Quase um mês da decepcionante e dolorosa eliminação na
primeira fase da série D, e a Lusa vai tentando se reconstruir. Sem tempo para
pensar, a reação começou através da Copa Paulista. Um torneio para salvar o que
restou de dignidade do clube. Com duas fases de grupo, ainda tem muito chão
para andar e somente o título pode levar a Portuguesa de volta ao brasileiro da
série D.
Neste último fim de semana, a Lusa, jogando em casa, perdeu
de virada para o São Caetano, por 3 a 2. Sempre uma pedra no sapato rubro –
verde, o azulão conseguiu virar o jogo depois de ter sofrido a virada. A
partida trouxe um pouco da realidade do fraco elenco. Depois de começar bem,
tendo 3 vitórias e 1 empate nas primeiras quatro rodadas. Muito dessa campanha
é devido os adversários serem do mesmo nível e no elenco do Canindé ter
Marcelinho Paraíba. O camisa 10 tem sido o diferencial no resultado final. Já
foram 4 gols, fora as assistências. Mas o futebol do restante não é um
diferencial para os outros times.
Como sempre, o gol está seguro com Ricardo Berna, com suas
boas defesas e liderança. A defesa é insegura, pois entre os zagueiros, apenas
Gabriel Santos mostra um bom futebol. Entre os laterais, a dificuldade é
extrema na marcação e no apoio ao ataque.
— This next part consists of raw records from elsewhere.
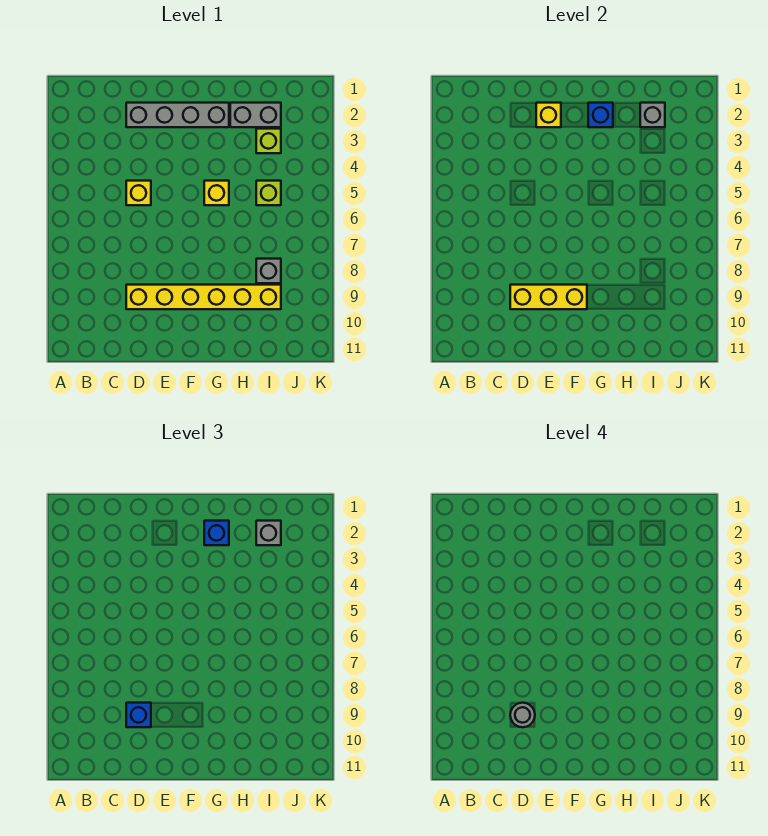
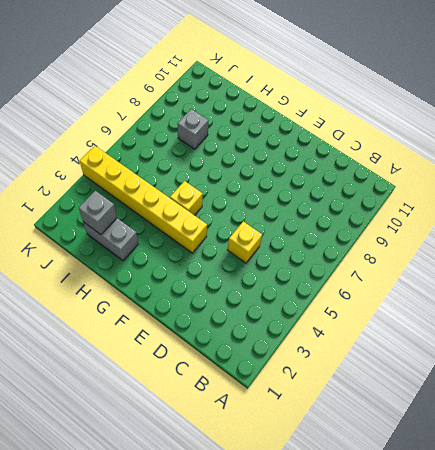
yellow 1x6 brick [80,146,207,253] -> yellow 1x6 brick moved to [126,285,281,309]
none -> grey 1x4 brick [126,103,229,127]
none -> lime 1x1 brick [256,129,281,153]
none -> lime 1x1 brick [256,181,281,205]

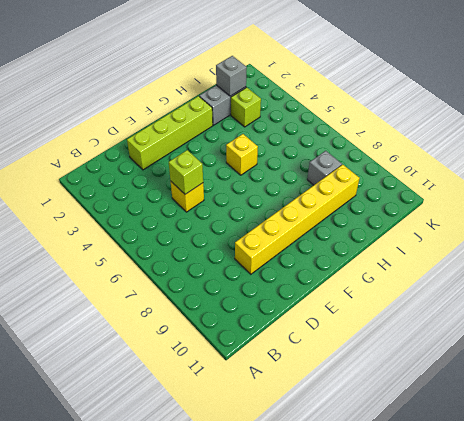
lime 1x4 brick [127,96,213,170] -> grey 1x4 brick [126,103,229,127]
lime 1x1 brick [169,150,203,194] -> lime 1x1 brick moved to [256,181,281,205]
none -> yellow 1x3 brick [510,285,587,309]
none -> yellow 1x1 brick [536,103,561,127]
none -> blue 1x1 brick [588,103,613,127]

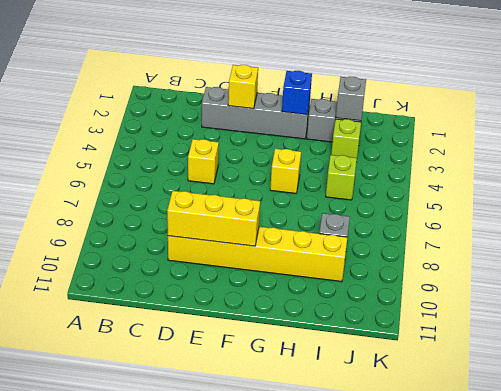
none -> blue 1x1 brick [126,703,151,727]
none -> blue 1x1 brick [204,521,229,545]
none -> grey 1x1 brick [256,521,281,545]

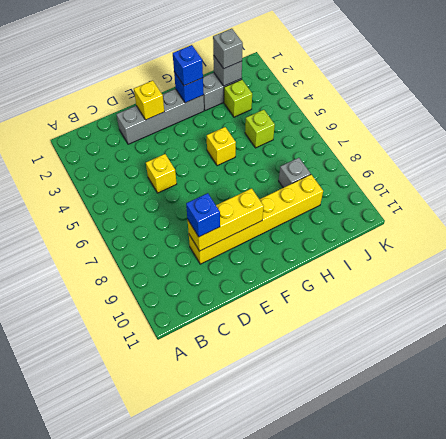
none -> grey 1x1 round brick [510,703,535,727]

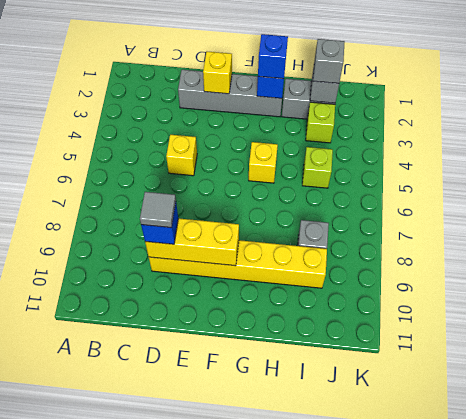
grey 1x1 tile [140,192,176,228] -> grey 1x1 round brick [510,703,535,727]

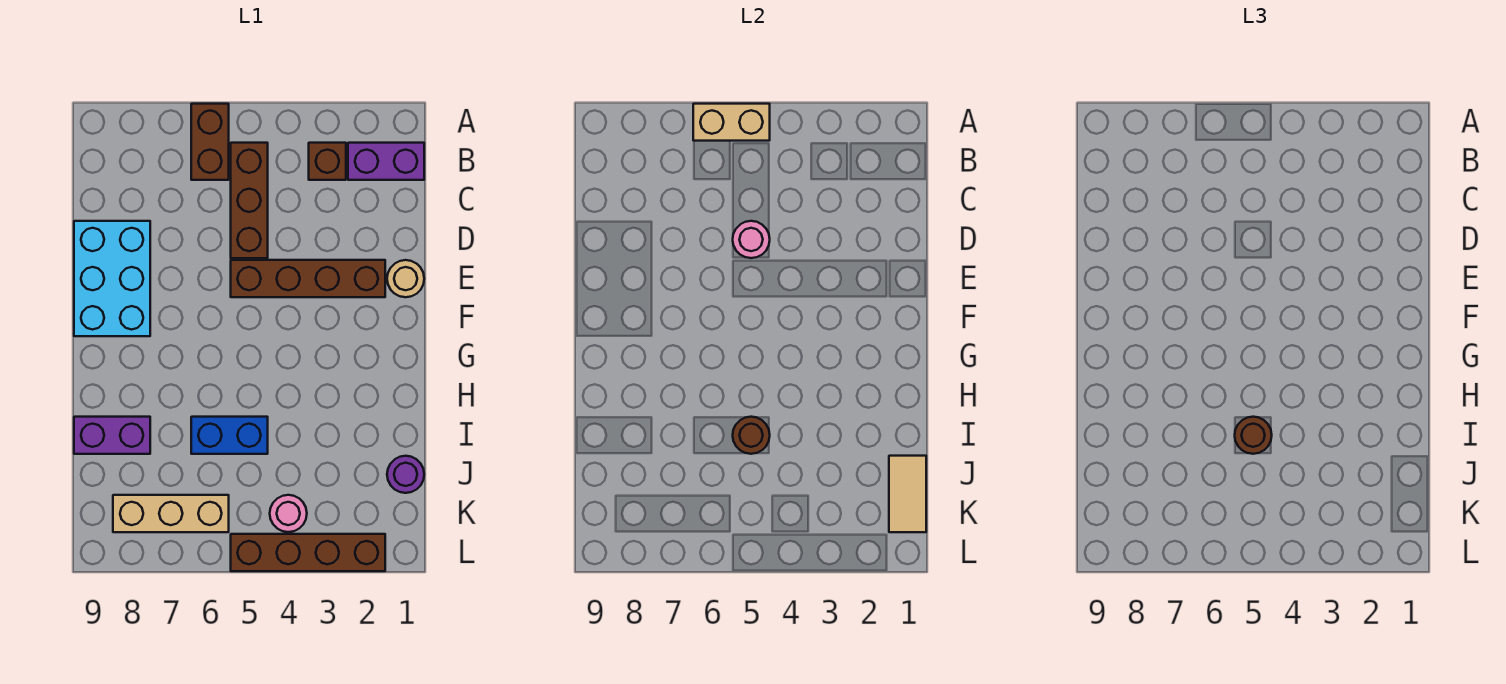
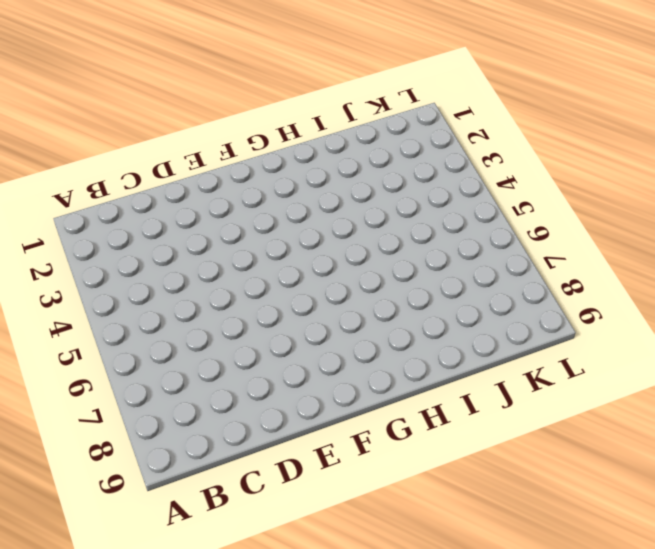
none -> brown 1x2 brick [191,104,229,180]
none -> purple 1x2 brick [348,143,424,180]
none -> brown 1x1 brick [309,143,346,180]

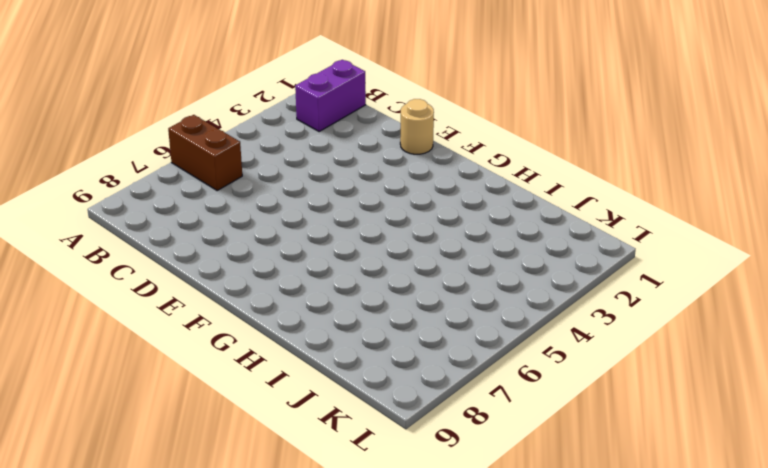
none -> brown 1x1 brick [309,143,346,180]
none -> brown 1x3 brick [231,143,268,258]
none -> cyan 2x3 brick [74,221,150,336]

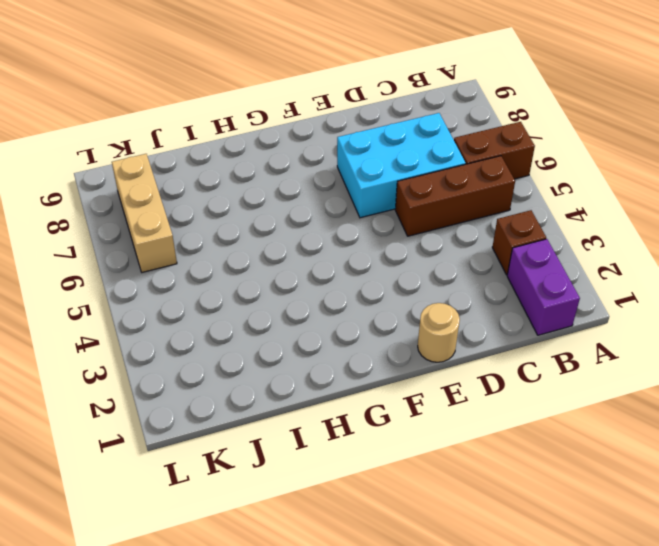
cyan 2x3 brick [337,113,466,218] -> cyan 2x3 brick moved to [74,221,150,336]
none -> brown 1x4 brick [231,260,385,297]
none -> blue 1x2 brick [191,417,268,454]
none -> purple 1x2 brick [74,417,150,454]

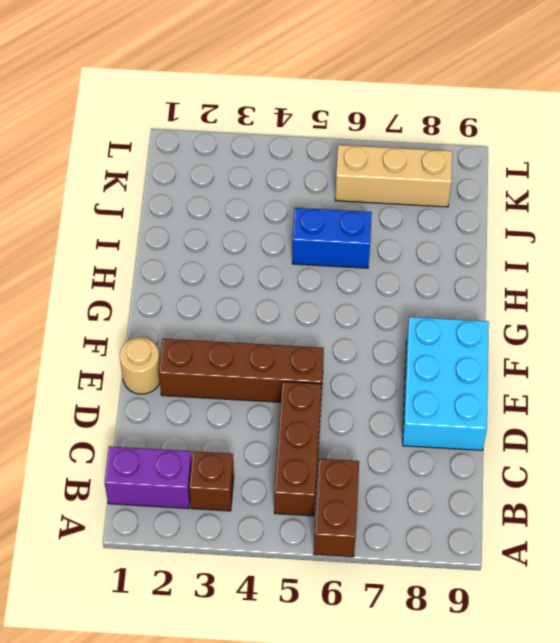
none -> purple 1x2 brick [74,417,150,454]
none -> purple 1x1 round brick [387,456,424,493]
none -> pink 1x1 round brick [270,495,307,532]

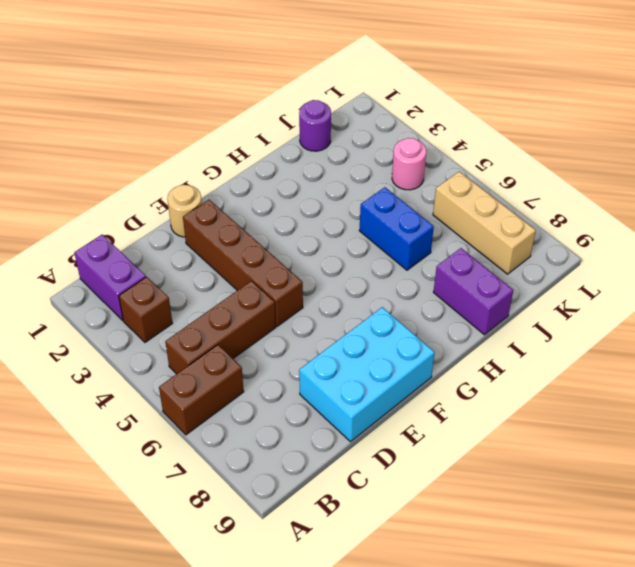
none -> brown 1x4 brick [231,534,385,571]
none -> tan 1x2 brick [693,104,770,141]
none -> pink 1x1 round brick [733,221,770,258]

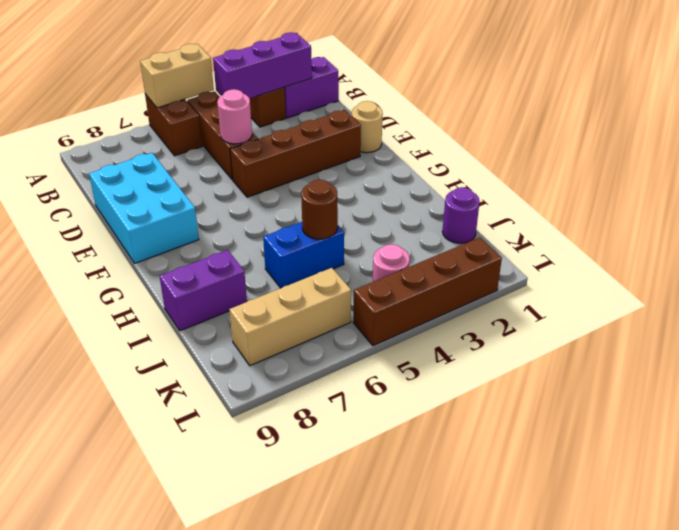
purple 1x3 brick [213,32,312,98] -> none
none -> tan 1x2 tile [889,456,926,532]
none -> brown 1x1 round brick [1235,417,1272,454]

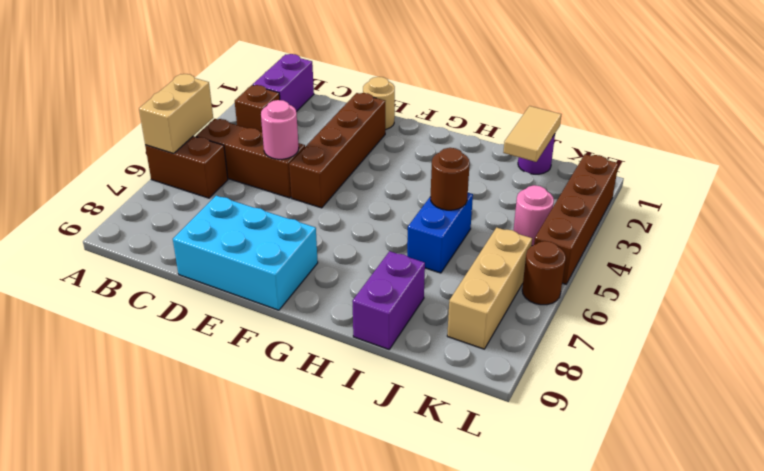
tan 1x2 tile [503,106,561,162] -> tan 1x2 tile turned to [889,456,926,532]
brown 1x1 round brick [522,241,566,305] -> brown 1x1 round brick moved to [1235,417,1272,454]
No meio, como sempre, os nomes vão
mudando e o baixo nível técnico continua. Quem mantém a média um pouco alta é o
Paraíba. No ataque, depende – se dos lampejos do Luizinho e do esforço do Bruno
Duarte. Mesmo com esses problemas, os resultados apareceram. Por que será que
na série D, com times de mesmo nível técnico, isso não aconteceu?
Bom, tínhamos 6 jogos, sendo que 9 pontos resolvia a
situação na primeira fase. Ou seja, três vitórias em casa bastavam para avançar
de fase. Veja como um simples planejamento poderia ter feito outra história.
Chorar o leite derramado não adianta, apenas aprender e não repetir o que já
fez. Por enquanto, a liderança do grupo 3 do atual torneio é nossa. Os 10 pontos
dão confiança, entretanto há muito o que melhorar.
Há um longo caminho para seguir: restam 9 rodadas para o
término desta fase, depois os 4 melhores são divididos em um novo grupo de 4
clubes, juntamente com os outros 4 melhores do grupo 1 e 2. Serão 6 rodadas,
ida e volta, com os dois melhores classificando – se para o mata – mata. A fase
eliminatória começa nas quartas – de – final, sendo que o campeão decide se irá
para a série D 2018 ou a Copa do Brasil. Difícil, mas esperamos que a
Portuguesa possa chegar na final em novembro e escolher se reerguer desde já.